===== TEXT PASSAGE =====

4. Create the notes user:
# useradd -d /home/notes -m notes
# passwd notes

5. Increase the file limits.conf:
Edit /etc/security/limits.conf:
# vi /etc/security/limits.conf

Add/update the following lines:
notes soft nofile 60000
notes hard nofile 65535 (use 60000 for 32bit for Domino 9, use 65535 for Domino 9)
(where notes is / will be the o/s username for the server.
Save with: <esc>, wq

If you are using a systemd service, the number of file handles is set inside the systemd script.
See the script section further below.

6. Update the notes user bashrc to set Linux parameters upon start:
# vi /home/notes/.bashrc
Add to the end of the file: export DOMINO_LINUX_SET_PARMS=1
Save with: <esc>, wq

7. Create the Domino data/notesdata folder:
If you have one "big" disk, then create the folder as below
Create the installation data/notesdata folder.

===== MATERIAL PROVIDED =====

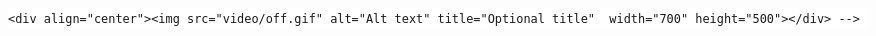     <div align="center"><img src="video/off.gif" alt="Alt text" title="Optional title"  width="700" height="500"></div> -->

=====

▶ [EXERCISE SET]:
a: Retype the Domino setup steps, beginning at the words "(where notes is" and stopping after "installation data/notesdata folder.".
b: According to the Domino setup steps, what line goes at the end of the notes user's .bashrc file?
The material stands apart from the Domino setup steps.

▶ [EXERCISE ANSWERS]:
a:
(where notes is / will be the o/s username for the server.
Save with: <esc>, wq

If you are using a systemd service, the number of file handles is set inside the systemd script.
See the script section further below.

6. Update the notes user bashrc to set Linux parameters upon start:
# vi /home/notes/.bashrc
Add to the end of the file: export DOMINO_LINUX_SET_PARMS=1
Save with: <esc>, wq

7. Create the Domino data/notesdata folder:
If you have one "big" disk, then create the folder as below
Create the installation data/notesdata folder.

b: export DOMINO_LINUX_SET_PARMS=1